7) Results (reference + run output)

For the input snapshot above, the expected final metrics are:

Metric

Value

Unit

time

1.1193006038758543e-06

s

msd

307.37444494263616

Angstrom^2

jump_diffusivity

1.4630573145769372e-08

cm^2/s

tracer_diffusivity

4.5768825621743376e-09

cm^2/s

conductivity

1.1823906621661553

mS/cm

havens_ratio

0.312830024946617

dimensionless

correlation_factor

0.21998150220477225

dimensionless

These values are intentionally embedded here so the tutorial remains informative even when cells are not executed during docs build.

Metric definitions

tracker.return_current_info() returns:

(time, msd, jump_diffusivity, tracer_diffusivity, conductivity, havens_ratio, correlation_factor)

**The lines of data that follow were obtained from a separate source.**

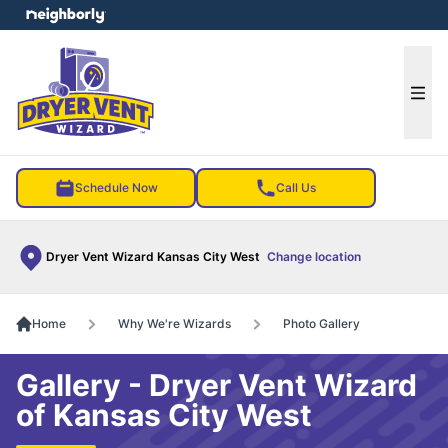
e menu
Ope
Schedule Now
Call Us
Dryer Vent Wizard Kansas City West
Change location
Home
Why We're Wizards
Photo Gallery
Gallery - Dryer Vent Wizard
of Kansas City West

  • time: simulated physical time (s)

  • msd: mean squared displacement (Angstrom^2)

  • jump_diffusivity: jump diffusivity (cm^2/s)

  • tracer_diffusivity: tracer diffusivity (cm^2/s)

  • conductivity: ionic conductivity (mS/cm)

  • havens_ratio: Haven ratio (dimensionless)

  • f: correlation factor (dimensionless)

tracker.result_units returns the same unit metadata, and Tracker.write_results(...) writes it to a results_units*.json.gz sidecar.

Output files

After the run, kMCpy writes compressed CSV artifacts in example/output/tutorial/run:

  • results_NASICON_Regression.csv.gz

  • results_units_NASICON_Regression.json.gz

  • displacement_NASICON_Regression_<pass>.csv.gz

  • hop_counter_NASICON_Regression_<pass>.csv.gz

  • current_occ_NASICON_Regression_<pass>.csv.gz

[2]:
from pathlib import Path
import pandas as pd

run_dir = Path('example/output/tutorial/run')
results_file = run_dir / 'results_NASICON_Regression.csv.gz'
df = pd.read_csv(results_file)
print(df.tail(1).to_string(index=False))
    time          jump_diffusivity     tracer_diffusivity  conductivity        f     havens_ratio        msd
0.000001 1.463057e-08 4.576883e-09      1.182391 0.219982 0.31283 307.374445

8) Next steps

  • Swap NASICON regression inputs with your own CIF/event/model files.

  • Run temperature sweeps by varying temperature in Configuration.

  • Track convergence by increasing kmc_passes and comparing jump_diffusivity, tracer_diffusivity, and conductivity.